WHAT YOU HAVE TO DO
As the answer, set down the lines below from the one containing "cy_px: -749" through the one containing "exposure_s: 1/20", exactly and inclusively, and no others.

DATA LISTING

***

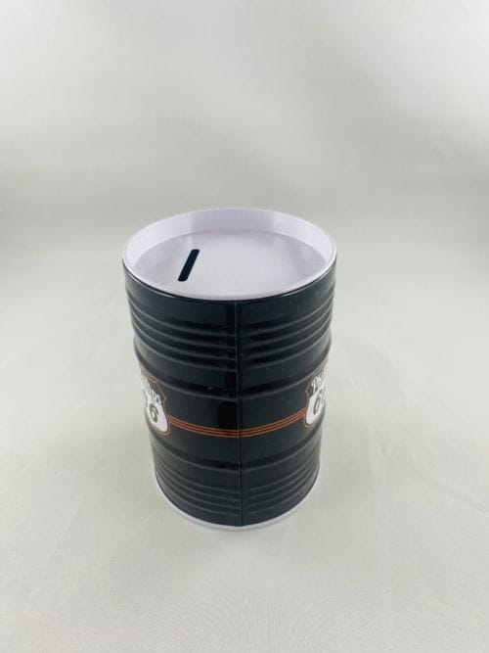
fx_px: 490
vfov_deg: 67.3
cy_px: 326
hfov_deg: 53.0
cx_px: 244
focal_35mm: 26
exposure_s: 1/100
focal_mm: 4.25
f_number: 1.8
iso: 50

***

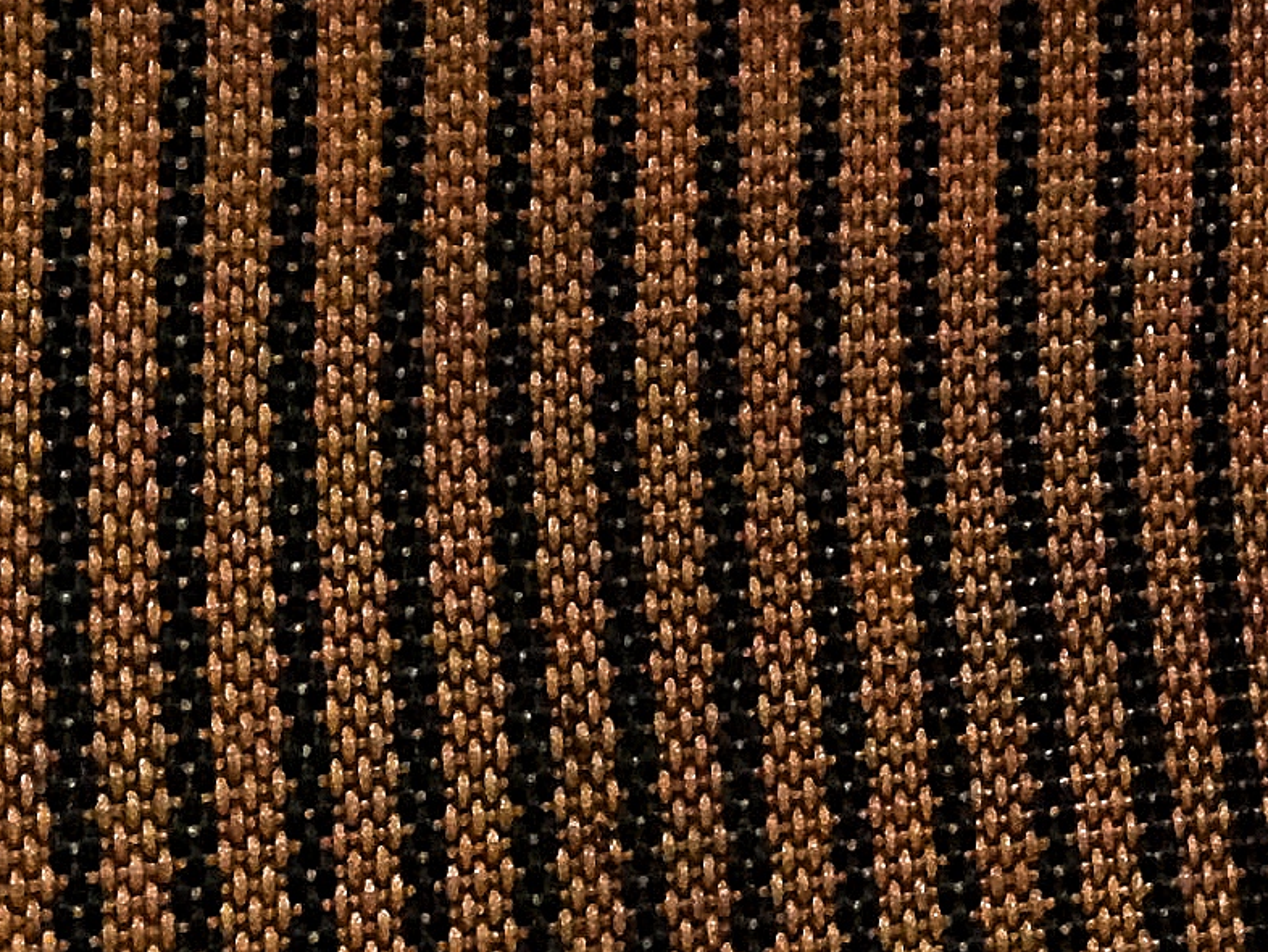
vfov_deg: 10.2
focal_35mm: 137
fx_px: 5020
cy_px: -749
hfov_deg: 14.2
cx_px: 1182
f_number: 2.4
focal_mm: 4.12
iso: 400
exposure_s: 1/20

***

THE COMPLETED TASK
cy_px: -749
hfov_deg: 14.2
cx_px: 1182
f_number: 2.4
focal_mm: 4.12
iso: 400
exposure_s: 1/20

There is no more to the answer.